Needs some manual fiddling, but then works like a champ. Here are the steps:

Install the distribution from installation media, install the dkms and build-essential packages, and then get the excellent install script from Github: https://github.com/AdnanHodzic/displaylink-debian

apt-get install dkms build-essentials
wget https://github.com/AdnanHodzic/displaylink-debian/blob/master/displaylink-debian.sh
chmod +x displaylink-debian.sh
sudo ./displaylink-debian.sh

After the installation, the external monitor will still not come to life. Instead more manual steps are needed.

  • Disable wayland in /etc/gdm3/daemon.conf
WaylandEnable=false
  • Create an autostart entry in your user profile
$ cat ~/.config/autostart/displaylink.desktop
[Desktop Entry]
Type=Application
Exec=sh -c "xrandr --setprovideroutputsource 1 0 && xrandr --output DVI-I-1-1 --auto --primary && xrandr --output eDP-1 --off"
Hidden=false
X-GNOME-Autostart-enabled=true
Name=DisplayLink
Comment=Enable 2nd monitor on StartUp

Explanation: On the Exec line first the Dock's display connector is enabled. Then it is made the primary monitor, and finally the laptop's internal display is disabled. These commands are run in the moment after you logged into Gnome.

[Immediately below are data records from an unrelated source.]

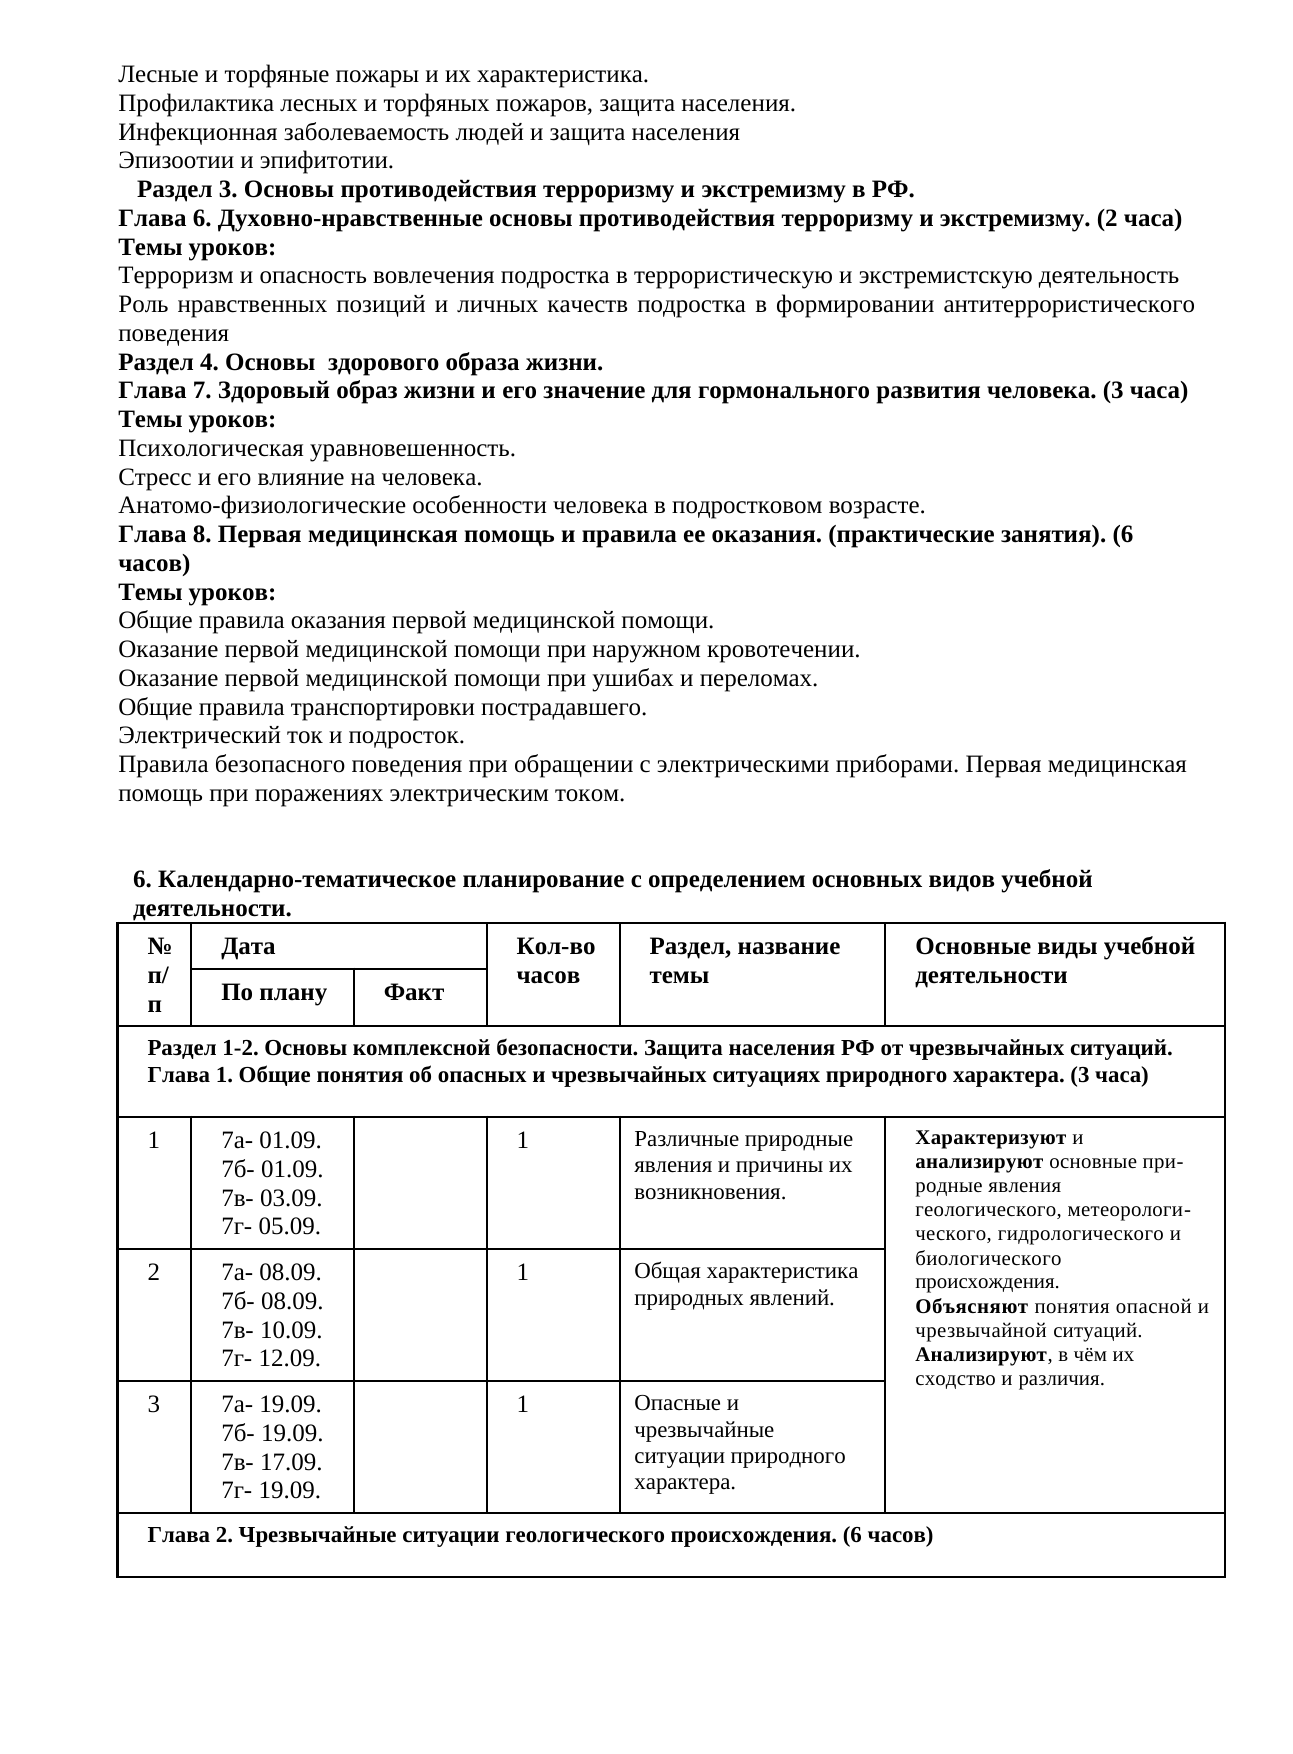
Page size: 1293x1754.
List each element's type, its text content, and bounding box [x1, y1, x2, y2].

table_cell Раздел 1-2. Основы комплексной безопасности. Защита населения РФ от чрезвычайных ситуаций. Глава 1. Общие понятия об опасных и чрезвычайных ситуациях природного характера. (3 часа) [119, 1027, 1224, 1116]
table_cell 3 [119, 1382, 190, 1512]
text Глава 6. Духовно-нравственные основы противодействия терроризму и экстремизму. (2 часа) [118, 203, 1196, 232]
text Терроризм и опасность вовлечения подростка в террористическую и экстремистскую деятельность [118, 260, 1196, 289]
table_cell Общая характеристика природных явлений. [621, 1250, 884, 1380]
table_cell Факт [355, 970, 486, 1025]
table_cell Характеризуют и анализируют основные природные явления геологического, метеорологического, гидрологического и биологического происхождения. Объясняют понятия опасной и чрезвычайной ситуаций. Анализируют, в чём их сходство и различия. [886, 1118, 1224, 1512]
table_header Дата [192, 924, 486, 967]
table_cell 1 [488, 1250, 619, 1380]
table_header № п/п [119, 924, 190, 1025]
text Электрический ток и подросток. [118, 720, 1196, 749]
table_cell 1 [488, 1382, 619, 1512]
table_cell Различные природные явления и причины их возникновения. [621, 1118, 884, 1248]
text Темы уроков: [118, 577, 1196, 605]
text Общие правила транспортировки пострадавшего. [118, 692, 1196, 720]
text Стресс и его влияние на человека. [118, 462, 1196, 490]
text Роль нравственных позиций и личных качеств подростка в формировании антитеррористического поведения [118, 289, 1196, 347]
text Психологическая уравновешенность. [118, 433, 1196, 462]
table_cell Глава 2. Чрезвычайные ситуации геологического происхождения. (6 часов) [119, 1514, 1224, 1576]
text Глава 8. Первая медицинская помощь и правила ее оказания. (практические занятия). (6 часов) [118, 519, 1196, 577]
table_cell 7а- 19.09. 7б- 19.09. 7в- 17.09. 7г- 19.09. [192, 1382, 353, 1512]
text Оказание первой медицинской помощи при ушибах и переломах. [118, 663, 1196, 692]
text 6. Календарно-тематическое планирование с определением основных видов учебной деятельности. [133, 864, 1196, 922]
table_cell 1 [119, 1118, 190, 1248]
table_cell 7а- 08.09. 7б- 08.09. 7в- 10.09. 7г- 12.09. [192, 1250, 353, 1380]
text Профилактика лесных и торфяных пожаров, защита населения. [118, 88, 1196, 117]
table_cell 2 [119, 1250, 190, 1380]
table_cell По плану [192, 970, 353, 1025]
text Раздел 3. Основы противодействия терроризму и экстремизму в РФ. [118, 174, 1196, 203]
text Темы уроков: [118, 404, 1196, 433]
text Общие правила оказания первой медицинской помощи. [118, 605, 1196, 634]
text Эпизоотии и эпифитотии. [118, 145, 1196, 174]
text Оказание первой медицинской помощи при наружном кровотечении. [118, 634, 1196, 663]
table_cell [355, 1250, 486, 1380]
text Темы уроков: [118, 232, 1196, 260]
table_header Основные виды учебной деятельности [886, 924, 1224, 1025]
table_cell 7а- 01.09. 7б- 01.09. 7в- 03.09. 7г- 05.09. [192, 1118, 353, 1248]
table_cell [355, 1118, 486, 1248]
table_cell 1 [488, 1118, 619, 1248]
table_header Кол-во часов [488, 924, 619, 1025]
text Анатомо-физиологические особенности человека в подростковом возрасте. [118, 490, 1196, 519]
text Инфекционная заболеваемость людей и защита населения [118, 117, 1196, 145]
table_cell Опасные и чрезвычайные ситуации природного характера. [621, 1382, 884, 1512]
text Правила безопасного поведения при обращении с электрическими приборами. Первая медицинская помощь при поражениях электрическим током. [118, 749, 1196, 807]
text Раздел 4. Основы здорового образа жизни. [118, 347, 1196, 375]
text Лесные и торфяные пожары и их характеристика. [118, 59, 1196, 88]
text Глава 7. Здоровый образ жизни и его значение для гормонального развития человека. (3 часа) [118, 375, 1196, 404]
table_cell [355, 1382, 486, 1512]
table_header Раздел, название темы [621, 924, 884, 1025]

All of this leads to the login screen being shown on the laptop's internal screen. Basically all it would take to be able to login on the Displaylink monitor would be the 3 commands on the Exec line to be run by GDM3 before login, but for some reason I couldn't get that to work. Hence I log in on my laptop screen, and then close the lid when my external monitor comes to life. Absolutely workable for me.

f) Debian 11 "Bullseye" (testing)

Doesn't work either way, updated from Debian 10 or by "fresh" install from installation media. After installing dkms and the binary driver, the Displaylink monitor comes to life and then freezes after very short time. After reboot you can't even login to Gnome anymore, it's frozen.

Conclusion

Since Debian 10 just became "stable" a few weeks ago, and I don't need the very latest versions of software, I decided to stay on Debian 10 for the short and mid-term. It should take around 2 years before Debian 11 becomes "stable", so I can wait for Displaylink to fix their drivers.

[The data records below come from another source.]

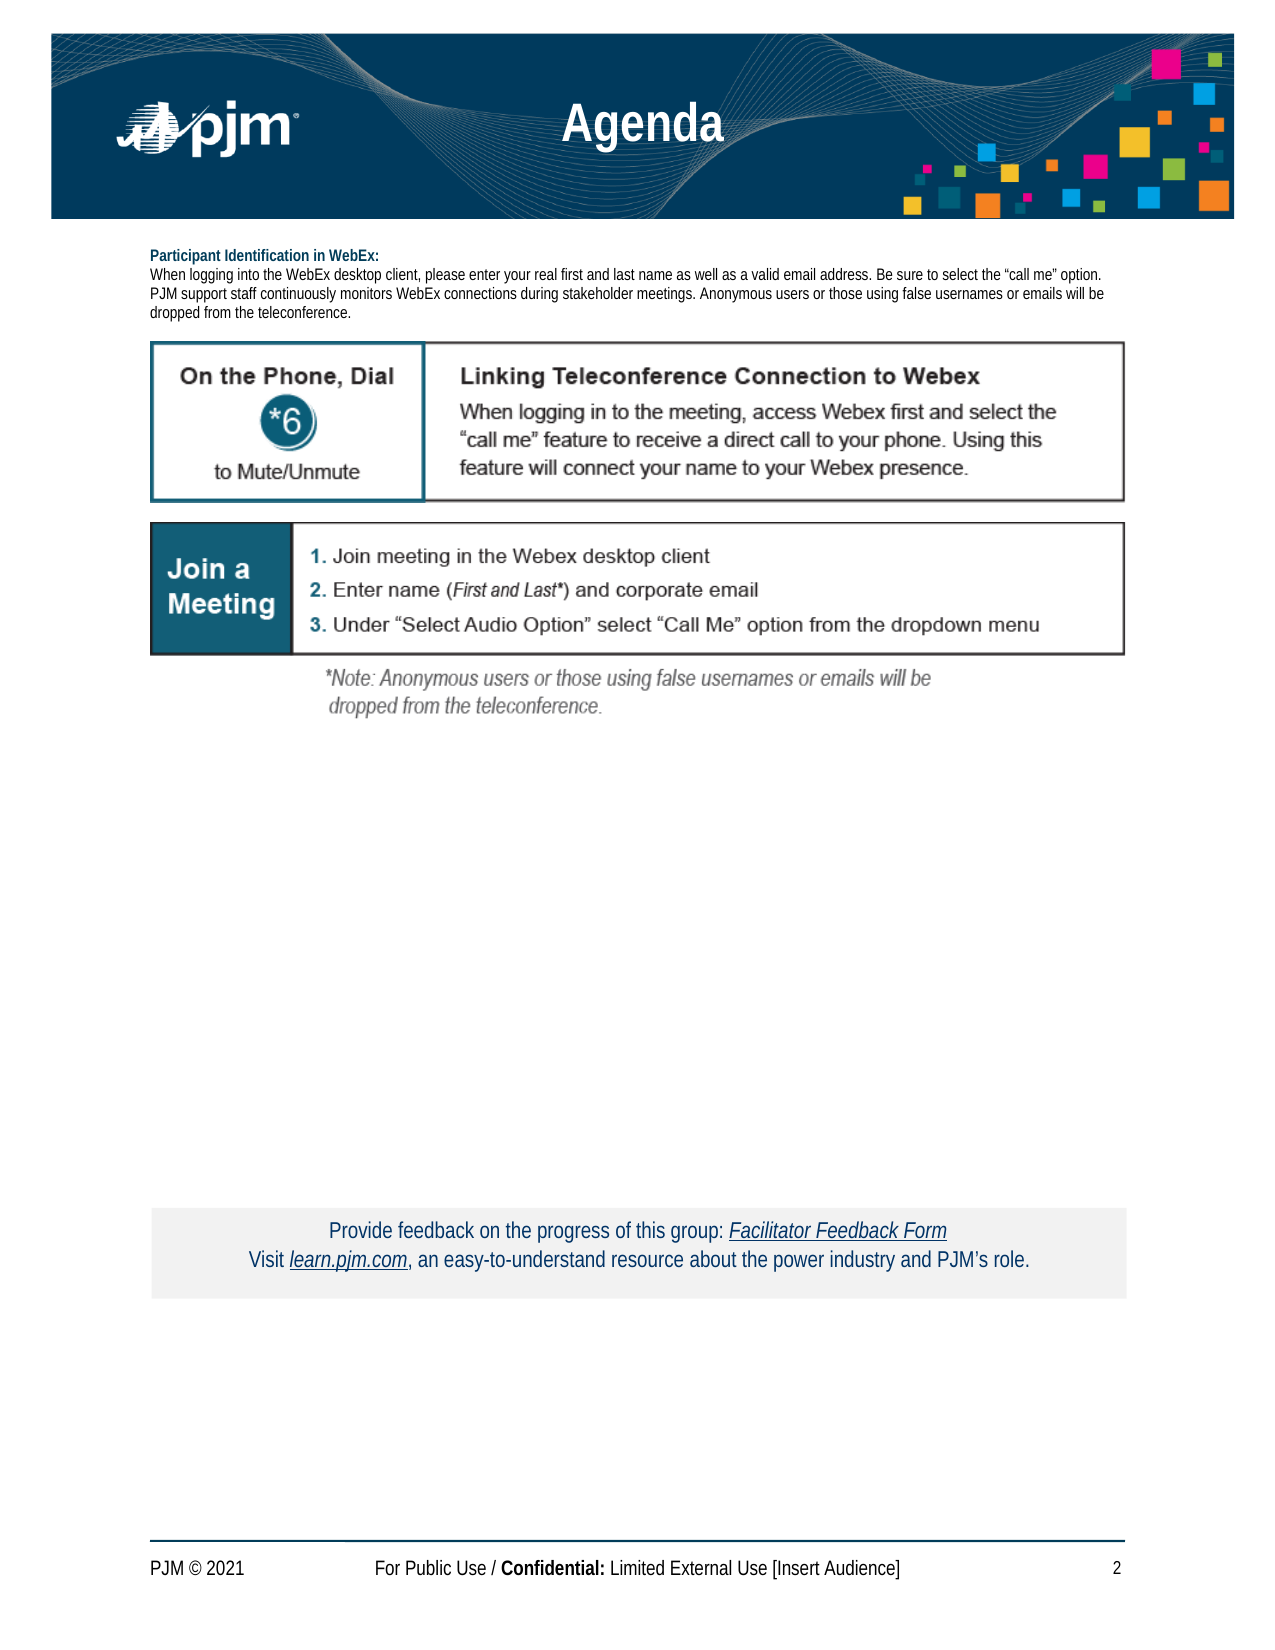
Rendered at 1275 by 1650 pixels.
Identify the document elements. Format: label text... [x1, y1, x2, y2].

picture [150, 341, 1125, 503]
text When logging into the WebEx desktop client, please enter your real first and last name as well as a valid email address. Be sure to select the “call me” option. [150, 265, 1125, 284]
picture [150, 522, 1125, 722]
text PJM support staff continuously monitors WebEx connections during stakeholder meetings. Anonymous users or those using false usernames or emails will be dropped from the teleconference. [150, 284, 1125, 322]
subtitle Participant Identification in WebEx: [150, 246, 1125, 265]
picture [51, 32, 1235, 219]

I believe that the freezes with Debian 11, Fedora 31 and Ubuntu 19.10 do come from a combination of a 5.x Kernel and Gnome version >= 3.32 together with the Displaylink binary driver and the evdi open source driver. Debian 10 is still on Kernel 4.19 and Gnome 3.30.2 and seems to be not affected.

As Ubuntu and Fedora have a release every 6 months staying on their old versions is not an option - these versions will become unsupported too soon.